[Provided material]:
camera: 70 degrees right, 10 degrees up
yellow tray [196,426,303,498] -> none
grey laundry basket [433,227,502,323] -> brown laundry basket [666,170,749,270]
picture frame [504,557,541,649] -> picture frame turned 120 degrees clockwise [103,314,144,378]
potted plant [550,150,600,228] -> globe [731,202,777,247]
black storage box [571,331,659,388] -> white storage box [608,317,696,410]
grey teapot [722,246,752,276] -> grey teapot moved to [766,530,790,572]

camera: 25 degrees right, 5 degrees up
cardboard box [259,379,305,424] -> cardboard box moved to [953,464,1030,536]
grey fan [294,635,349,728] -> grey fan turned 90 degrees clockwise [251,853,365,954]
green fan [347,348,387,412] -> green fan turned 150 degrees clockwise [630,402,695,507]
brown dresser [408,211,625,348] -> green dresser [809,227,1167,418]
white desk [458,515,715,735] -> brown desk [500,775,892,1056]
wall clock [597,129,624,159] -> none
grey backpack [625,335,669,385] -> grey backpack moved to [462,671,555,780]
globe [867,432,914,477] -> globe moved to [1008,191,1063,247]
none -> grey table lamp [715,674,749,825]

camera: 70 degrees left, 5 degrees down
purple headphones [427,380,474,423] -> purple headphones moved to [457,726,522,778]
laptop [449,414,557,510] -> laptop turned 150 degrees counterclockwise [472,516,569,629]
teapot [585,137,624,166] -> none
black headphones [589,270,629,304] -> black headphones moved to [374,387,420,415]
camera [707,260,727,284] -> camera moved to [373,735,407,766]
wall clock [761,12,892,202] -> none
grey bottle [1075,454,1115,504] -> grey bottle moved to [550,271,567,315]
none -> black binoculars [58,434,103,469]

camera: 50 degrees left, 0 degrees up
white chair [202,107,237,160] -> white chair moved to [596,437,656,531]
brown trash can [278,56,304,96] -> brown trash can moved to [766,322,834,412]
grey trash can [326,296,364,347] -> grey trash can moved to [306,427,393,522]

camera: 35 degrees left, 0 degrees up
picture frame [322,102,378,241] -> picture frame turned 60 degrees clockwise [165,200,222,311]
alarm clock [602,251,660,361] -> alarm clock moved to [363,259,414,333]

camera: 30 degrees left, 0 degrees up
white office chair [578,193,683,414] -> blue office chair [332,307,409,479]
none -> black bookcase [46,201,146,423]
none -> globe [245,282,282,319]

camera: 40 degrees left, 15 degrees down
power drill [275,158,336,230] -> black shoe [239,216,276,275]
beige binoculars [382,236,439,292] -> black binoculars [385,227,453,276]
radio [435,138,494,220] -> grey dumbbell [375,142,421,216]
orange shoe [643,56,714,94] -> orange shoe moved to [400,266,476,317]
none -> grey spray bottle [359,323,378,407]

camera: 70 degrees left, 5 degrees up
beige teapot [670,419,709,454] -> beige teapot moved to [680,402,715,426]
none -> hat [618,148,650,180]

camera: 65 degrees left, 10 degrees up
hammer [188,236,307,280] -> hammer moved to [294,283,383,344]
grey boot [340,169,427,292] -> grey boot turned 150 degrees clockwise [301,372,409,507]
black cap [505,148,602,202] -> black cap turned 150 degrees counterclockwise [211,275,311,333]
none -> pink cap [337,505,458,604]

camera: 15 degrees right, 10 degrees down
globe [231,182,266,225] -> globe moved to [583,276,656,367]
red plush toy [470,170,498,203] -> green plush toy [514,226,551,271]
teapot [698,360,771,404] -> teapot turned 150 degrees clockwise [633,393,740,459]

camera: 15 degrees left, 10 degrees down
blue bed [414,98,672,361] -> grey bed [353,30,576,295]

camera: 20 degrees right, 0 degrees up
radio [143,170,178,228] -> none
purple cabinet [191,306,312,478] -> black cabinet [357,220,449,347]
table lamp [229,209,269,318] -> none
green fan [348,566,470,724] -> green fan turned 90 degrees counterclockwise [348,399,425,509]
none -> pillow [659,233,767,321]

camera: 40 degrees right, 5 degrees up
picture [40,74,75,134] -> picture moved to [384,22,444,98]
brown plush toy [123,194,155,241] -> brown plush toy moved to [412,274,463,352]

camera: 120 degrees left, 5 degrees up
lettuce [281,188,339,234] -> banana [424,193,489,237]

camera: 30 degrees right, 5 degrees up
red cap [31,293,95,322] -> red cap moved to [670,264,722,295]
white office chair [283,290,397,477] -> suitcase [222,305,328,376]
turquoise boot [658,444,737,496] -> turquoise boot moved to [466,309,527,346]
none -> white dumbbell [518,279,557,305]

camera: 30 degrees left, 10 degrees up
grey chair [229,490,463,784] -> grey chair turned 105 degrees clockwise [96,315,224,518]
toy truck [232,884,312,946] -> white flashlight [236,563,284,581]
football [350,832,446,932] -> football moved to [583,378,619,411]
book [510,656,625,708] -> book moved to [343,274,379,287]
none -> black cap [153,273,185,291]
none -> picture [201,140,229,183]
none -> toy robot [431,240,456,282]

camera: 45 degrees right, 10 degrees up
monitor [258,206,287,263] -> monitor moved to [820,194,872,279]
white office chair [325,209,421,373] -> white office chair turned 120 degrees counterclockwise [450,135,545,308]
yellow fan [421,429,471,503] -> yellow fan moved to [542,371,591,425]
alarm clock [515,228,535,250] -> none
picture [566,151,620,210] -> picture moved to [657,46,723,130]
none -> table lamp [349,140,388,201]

[Problem requirements]: An exact copy of the lines from the one containing "picture [40,74,75,134] ->" through the end of the entries is required, and nothing beyond them.

[Solved exercise]:
picture [40,74,75,134] -> picture moved to [384,22,444,98]
brown plush toy [123,194,155,241] -> brown plush toy moved to [412,274,463,352]

camera: 120 degrees left, 5 degrees up
lettuce [281,188,339,234] -> banana [424,193,489,237]

camera: 30 degrees right, 5 degrees up
red cap [31,293,95,322] -> red cap moved to [670,264,722,295]
white office chair [283,290,397,477] -> suitcase [222,305,328,376]
turquoise boot [658,444,737,496] -> turquoise boot moved to [466,309,527,346]
none -> white dumbbell [518,279,557,305]

camera: 30 degrees left, 10 degrees up
grey chair [229,490,463,784] -> grey chair turned 105 degrees clockwise [96,315,224,518]
toy truck [232,884,312,946] -> white flashlight [236,563,284,581]
football [350,832,446,932] -> football moved to [583,378,619,411]
book [510,656,625,708] -> book moved to [343,274,379,287]
none -> black cap [153,273,185,291]
none -> picture [201,140,229,183]
none -> toy robot [431,240,456,282]

camera: 45 degrees right, 10 degrees up
monitor [258,206,287,263] -> monitor moved to [820,194,872,279]
white office chair [325,209,421,373] -> white office chair turned 120 degrees counterclockwise [450,135,545,308]
yellow fan [421,429,471,503] -> yellow fan moved to [542,371,591,425]
alarm clock [515,228,535,250] -> none
picture [566,151,620,210] -> picture moved to [657,46,723,130]
none -> table lamp [349,140,388,201]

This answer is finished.